Activity: Transcribe each record below word for word.

Supplied material:
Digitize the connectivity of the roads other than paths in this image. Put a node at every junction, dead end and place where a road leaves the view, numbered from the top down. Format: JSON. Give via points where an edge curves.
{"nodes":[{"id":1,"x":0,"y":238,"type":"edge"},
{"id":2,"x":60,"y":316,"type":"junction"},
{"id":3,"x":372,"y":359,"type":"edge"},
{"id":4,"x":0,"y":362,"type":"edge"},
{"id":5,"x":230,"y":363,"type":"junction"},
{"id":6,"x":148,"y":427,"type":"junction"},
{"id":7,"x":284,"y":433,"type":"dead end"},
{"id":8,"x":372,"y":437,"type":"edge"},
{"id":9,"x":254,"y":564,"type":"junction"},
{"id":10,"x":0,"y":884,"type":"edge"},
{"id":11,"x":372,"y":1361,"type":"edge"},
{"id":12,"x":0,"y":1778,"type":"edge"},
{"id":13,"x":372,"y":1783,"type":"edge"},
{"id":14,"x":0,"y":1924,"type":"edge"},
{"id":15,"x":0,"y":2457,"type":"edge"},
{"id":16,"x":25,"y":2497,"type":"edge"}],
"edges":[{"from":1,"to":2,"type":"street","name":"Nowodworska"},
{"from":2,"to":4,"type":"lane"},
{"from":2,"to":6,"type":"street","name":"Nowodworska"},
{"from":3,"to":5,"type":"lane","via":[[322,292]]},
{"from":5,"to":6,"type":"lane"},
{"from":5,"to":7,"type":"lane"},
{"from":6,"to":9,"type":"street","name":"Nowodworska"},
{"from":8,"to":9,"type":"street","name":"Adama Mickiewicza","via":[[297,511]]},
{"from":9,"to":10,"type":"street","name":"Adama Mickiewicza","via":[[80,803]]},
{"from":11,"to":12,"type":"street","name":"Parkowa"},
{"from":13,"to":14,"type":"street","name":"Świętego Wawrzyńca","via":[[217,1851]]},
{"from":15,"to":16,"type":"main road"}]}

Completed exercise:
Digitize the connectivity of the roads other than paths in this image. Put a node at every junction, dead end and place where a road leaves the view, numbered from the top down. Format: JSON. Give via points where an edge curves.
{"nodes":[{"id":1,"x":0,"y":238,"type":"edge"},
{"id":2,"x":60,"y":316,"type":"junction"},
{"id":3,"x":372,"y":359,"type":"edge"},
{"id":4,"x":0,"y":362,"type":"edge"},
{"id":5,"x":230,"y":363,"type":"junction"},
{"id":6,"x":148,"y":427,"type":"junction"},
{"id":7,"x":284,"y":433,"type":"dead end"},
{"id":8,"x":372,"y":437,"type":"edge"},
{"id":9,"x":254,"y":564,"type":"junction"},
{"id":10,"x":0,"y":884,"type":"edge"},
{"id":11,"x":372,"y":1361,"type":"edge"},
{"id":12,"x":0,"y":1778,"type":"edge"},
{"id":13,"x":372,"y":1783,"type":"edge"},
{"id":14,"x":0,"y":1924,"type":"edge"},
{"id":15,"x":0,"y":2457,"type":"edge"},
{"id":16,"x":25,"y":2497,"type":"edge"}],
"edges":[{"from":1,"to":2,"type":"street","name":"Nowodworska"},
{"from":2,"to":4,"type":"lane"},
{"from":2,"to":6,"type":"street","name":"Nowodworska"},
{"from":3,"to":5,"type":"lane","via":[[322,292]]},
{"from":5,"to":6,"type":"lane"},
{"from":5,"to":7,"type":"lane"},
{"from":6,"to":9,"type":"street","name":"Nowodworska"},
{"from":8,"to":9,"type":"street","name":"Adama Mickiewicza","via":[[297,511]]},
{"from":9,"to":10,"type":"street","name":"Adama Mickiewicza","via":[[80,803]]},
{"from":11,"to":12,"type":"street","name":"Parkowa"},
{"from":13,"to":14,"type":"street","name":"Świętego Wawrzyńca","via":[[217,1851]]},
{"from":15,"to":16,"type":"main road"}]}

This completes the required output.